### ARTICLE
Any attempt to redress
Indigenous disadvantage through special measures must acknowledge that:

  • Indigenous disadvantage
    is the result of systemic discrimination;
  • The appropriate
    benchmark by which to measure progress is one of equality between Indigenous
    and non-Indigenous Australians;
  • The government
    is obligated to take sufficient steps (or special measures) to achieve
    such equality;
  • There must be
    adequate monitoring and evaluation of progress, including measuring
    effectiveness through benchmarking and standard setting; and
  • Real progress
    requires the effective participation of Indigenous people in decision
    making

4. Rights that recognise the
distinct cultural identity of minority groups are consistent with and
sometimes required by the notion of equality.

Specific rights that
recognise the distinct cultural identity of minority groups are consistent
with a substantive approach to equality. Indeed, it has largely been in
the context of the protection of minority groups that the meaning of non-discrimination
and equality has been elaborated.

The purpose of particular
measures for the protection of minorities is to enable minorities to maintain
basic characteristics that distinguish them from the majority of the population,
and hence institute factual equality between members of the minority group
and other individuals.

In 1935 the Permanent
Court of International Justice produced an advisory opinion on Minority
Schools in Albania in which they considered the aims of the Minorities
Treaties adopted by the League of Nations at the end of the First World
War. The Court found that the aim of the treaties was to secure for minorities
the ability to live peaceably in society, while preserving their own characteristics.
In order to do this, the following factors were required:

The first was
to ensure that members of racial, religious or linguistic minorities
should be placed in every respect on a footing of perfect equality
with the other nationals of the State.

The second was
to ensure for the minority elements suitable means for the preservation
of their own characteristics and traditions…

These two requirements
are indeed closely interlocked, for there would be no true equality
between a majority and a minority if the latter were deprived of its
institutions, and were consequently compelled to renounce that which
constitutes the very essence of its being as a minority. [17]

Judge Tanaka in the
South West Africa Case also commented that the protection of minority
groups, as a relevant difference, would justify a differentiation in treatment:

a minority group
shall be guaranteed the exercise of their own religious and education
activities. This guarantee is conferred on the members of a minority
group, for the purpose of protection of their interests and not from
the motive of discrimination itself. By reason of protection of the
minority this protection cannot be imposed upon members of minority
groups, and consequently they have the choice to accept it or not.
[18]

Indigenous people,
as a special kind of minority, have the right to maintain the basic characteristics
that distinguish them from non-Indigenous people. The human rights treaty
committee bodies have elaborated the requirements to enable Indigenous
people to maintain their distinctive cultures. These requirements form
part of states' obligations to guarantee equality and non-discrimination
before the law.

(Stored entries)
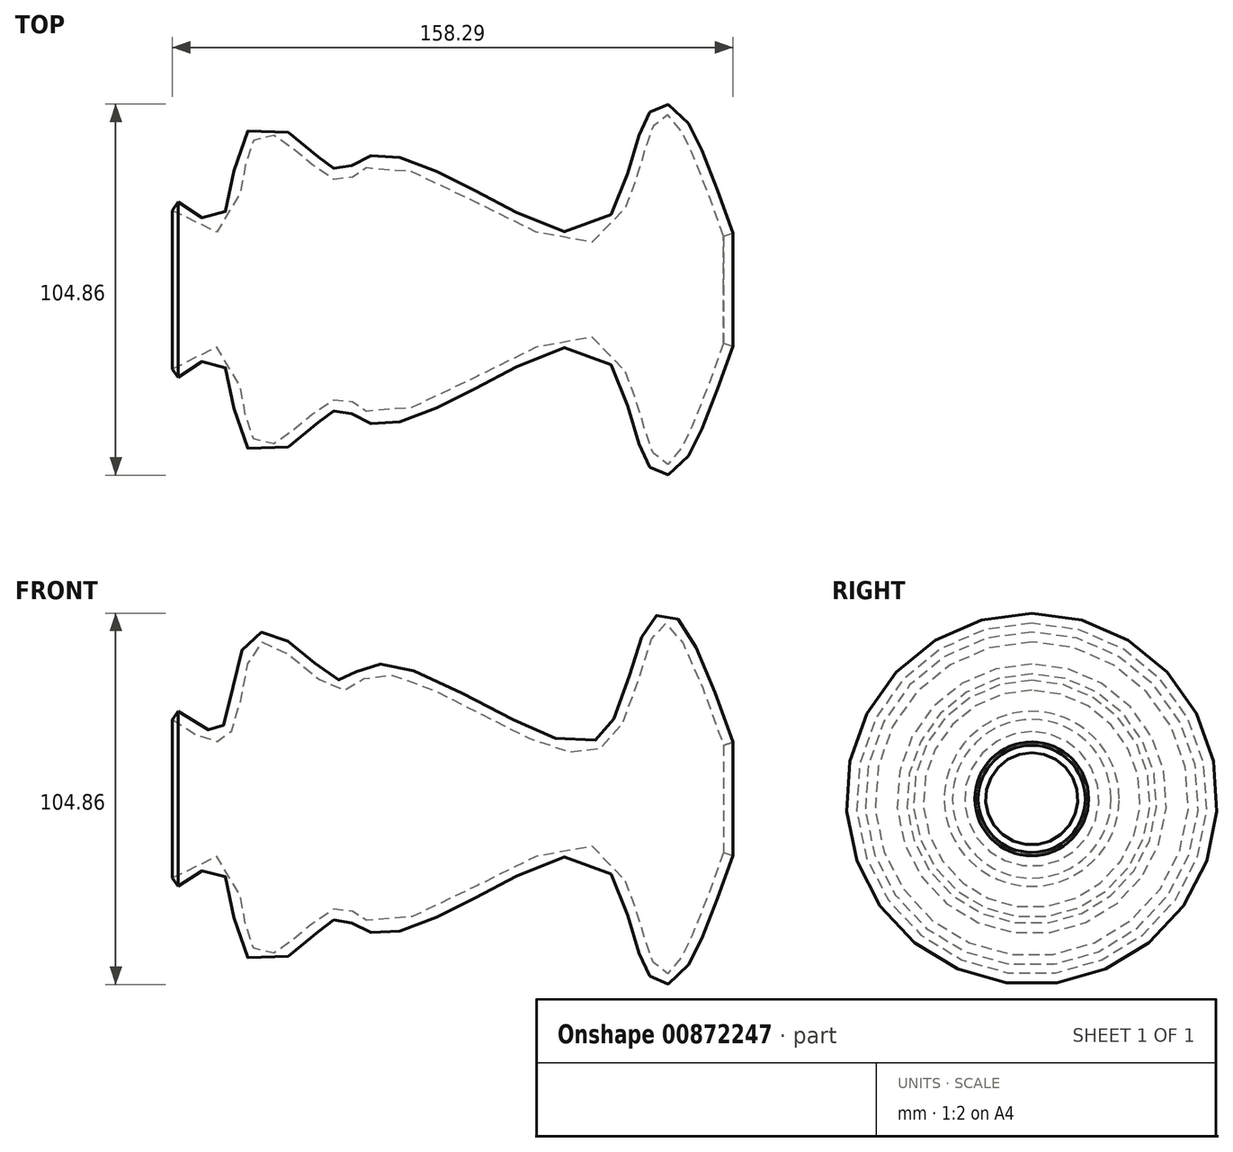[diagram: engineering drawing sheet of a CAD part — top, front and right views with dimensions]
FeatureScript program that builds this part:
annotation { "Feature Type Name" : "Feature", "Feature Type Description" : "" }
export const myFeature = defineFeature(function(context is Context, id is Id, definition is map)
    precondition{}
    {
        {
            var Q0;
            Q0=qCreatedBy(makeId("Front.planeOp"),FACE);
            var sketch = newSketch(context, id + "F0", { "sketchPlane" : qUnion([Q0])});
            skLineSegment(sketch, "E0", {"start": v(-89.86, 0) * mm, "end": v(0, 0) * mm, "construction": true});
            skFitSpline(sketch, "E1", {"points": [v(-70.9, 22.42) * mm, v(-58.5, 16.22) * mm, v(-52.67, 23.15) * mm, v(-45.38, 44.29) * mm, v(-24.24, 30.8) * mm, v(-13.67, 35.18) * mm, v(31.9, 16.22) * mm, v(54.5, 18.4) * mm, v(67.25, 49.4) * mm, v(84.75, 15.13) * mm], "startDerivative": vector(159.55, -110.94) * mm, "endDerivative": vector(137.04, -386.16) * mm});
            skFitSpline(sketch, "E2.0", {"points": [v(-69.3, 24.71) * mm, v(-68.47, 24.13) * mm, v(-66.83, 23) * mm, v(-64.47, 21.44) * mm, v(-62.29, 20.17) * mm, v(-60.7, 19.46) * mm, v(-59.66, 19.14) * mm, v(-59.12, 19.04) * mm, v(-58.78, 19.01) * mm, v(-58.5, 19.01) * mm, v(-58.22, 19.06) * mm, v(-57.95, 19.15) * mm, v(-57.67, 19.32) * mm, v(-57.33, 19.62) * mm, v(-56.8, 20.26) * mm, v(-56.22, 21.34) * mm, v(-55.66, 22.86) * mm, v(-55.14, 24.66) * mm, v(-54.54, 27.5) * mm, v(-53.88, 31.4) * mm, v(-53.28, 34.76) * mm, v(-52.7, 37.38) * mm, v(-52.22, 39.27) * mm, v(-51.64, 41.06) * mm, v(-50.93, 42.74) * mm, v(-50.04, 44.3) * mm, v(-49.03, 45.46) * mm, v(-48, 46.25) * mm, v(-47.1, 46.72) * mm, v(-46.25, 46.98) * mm, v(-45.55, 47.1) * mm, v(-44.87, 47.14) * mm, v(-44.04, 47.09) * mm, v(-42.8, 46.84) * mm, v(-41.35, 46.3) * mm, v(-39.7, 45.4) * mm, v(-38.08, 44.32) * mm, v(-36.45, 43.1) * mm, v(-34.83, 41.8) * mm, v(-33.2, 40.43) * mm, v(-31.6, 39.06) * mm, v(-30.03, 37.73) * mm, v(-28.52, 36.5) * mm, v(-27.09, 35.4) * mm, v(-25.78, 34.51) * mm, v(-24.83, 33.98) * mm, v(-24.2, 33.7) * mm, v(-23.87, 33.6) * mm, v(-23.67, 33.54) * mm, v(-23.5, 33.5) * mm, v(-23.23, 33.47) * mm, v(-22.93, 33.5) * mm, v(-22.48, 33.63) * mm, v(-21.86, 33.95) * mm, v(-21.08, 34.46) * mm, v(-20.15, 35.12) * mm, v(-19.08, 35.88) * mm, v(-17.81, 36.66) * mm, v(-16.58, 37.25) * mm, v(-15.47, 37.63) * mm, v(-14.58, 37.86) * mm, v(-13.64, 38.02) * mm, v(-12.68, 38.1) * mm, v(-11.72, 38.1) * mm, v(-10.41, 38.04) * mm, v(-8.75, 37.81) * mm, v(-6.69, 37.36) * mm, v(-4.56, 36.74) * mm, v(-1.63, 35.72) * mm, v(2.2, 34.14) * mm, v(7, 31.88) * mm, v(11.94, 29.37) * mm, v(16.93, 26.75) * mm, v(21.87, 24.14) * mm, v(26.67, 21.69) * mm, v(30.47, 19.88) * mm, v(33.33, 18.64) * mm, v(36.05, 17.56) * mm, v(39.18, 16.52) * mm, v(42.49, 15.84) * mm, v(45.3, 15.74) * mm, v(47.6, 16.2) * mm, v(49.27, 17.02) * mm, v(50.53, 18.03) * mm, v(51.3, 18.84) * mm, v(51.92, 19.6) * mm, v(52.52, 20.45) * mm, v(53.27, 21.68) * mm, v(54.14, 23.4) * mm, v(55.27, 25.96) * mm, v(56.57, 29.55) * mm, v(58.01, 34.14) * mm, v(59.14, 37.96) * mm, v(60.02, 40.86) * mm, v(60.68, 42.94) * mm, v(61.35, 44.89) * mm, v(62.05, 46.67) * mm, v(62.8, 48.3) * mm, v(63.5, 49.5) * mm, v(64.16, 50.38) * mm, v(64.74, 51.01) * mm, v(65.32, 51.5) * mm, v(65.87, 51.83) * mm, v(66.48, 52.12) * mm, v(67.31, 52.37) * mm, v(68.35, 52.42) * mm, v(69.33, 52.24) * mm, v(70.18, 51.91) * mm, v(70.93, 51.48) * mm, v(71.82, 50.81) * mm, v(72.79, 49.84) * mm, v(73.85, 48.47) * mm, v(74.87, 46.9) * mm, v(75.88, 45.1) * mm, v(76.88, 43.13) * mm, v(77.9, 40.97) * mm, v(79.26, 37.85) * mm, v(81, 33.58) * mm, v(83.1, 28) * mm, v(85.24, 22.1) * mm, v(86.67, 18.07) * mm, v(87.39, 16.06) * mm]});
            skLineSegment(sketch, "E3", {"start": v(-70.9, 22.42) * mm, "end": v(-69.3, 24.71) * mm});
            skLineSegment(sketch, "E4", {"start": v(84.75, 15.13) * mm, "end": v(87.39, 16.06) * mm});
            skSolve(sketch);
        }
        {
            var Q0;
            Q0=makeQuery(id+"F0.imprint","IMPRINT",FACE,{"disambiguationData":[TD([[makeQuery(id+"F0.imprint","IMPRINT",EDGE,{"derivedFrom":sQuery(id+"F0.wireOp",EDGE,"E1")}),1.0]])]});
            var Q1;
            Q1=sQuery(id+"F0.wireOp",EDGE,"E0");
            revolve(context, id + "F1", {"surfaceOperationType" : NewSurfaceOperationType.NEW, "entities" : qUnion([Q0]), "axis" : qUnion([Q1]), "revolveType" : RevolveType.FULL});
        }
    });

### THINGS TO DO
(A) Write out everything in the passage on minority rights and equality from "The purpose of particular" down to "and other individuals.".
(B) Using the passage on minority rights and equality, state whether each statement below agrees with it. Answer yes or no, and quote the words that decide each case.
(i) The Permanent Court of International Justice produced its advisory opinion on Minority Schools in Albania in 1935.
(ii) Judge Tanaka held that the protection guaranteed to a minority group may be imposed on its members.
(iii) The Minorities Treaties were adopted by the League of Nations at the end of the Second World War.
(C) Answer these questions from the passage on minority rights and equality.
(i) What is the appropriate benchmark by which to measure progress?
(ii) In which case did Judge Tanaka comment on the protection of minority groups?
(iii) What have the human rights treaty committee bodies elaborated?

### IN RESPONSE
(A)
The purpose of particular
measures for the protection of minorities is to enable minorities to maintain
basic characteristics that distinguish them from the majority of the population,
and hence institute factual equality between members of the minority group
and other individuals.

(B)
(i) Yes: "In 1935 the Permanent Court of International Justice produced an advisory opinion on Minority Schools in Albania"
(ii) No: "this protection cannot be imposed upon members of minority groups, and consequently they have the choice to accept it or not."
(iii) No: "the Minorities Treaties adopted by the League of Nations at the end of the First World War"

(C)
(i) Equality between Indigenous and non-Indigenous Australians.
(ii) The South West Africa Case.
(iii) The requirements to enable Indigenous people to maintain their distinctive cultures.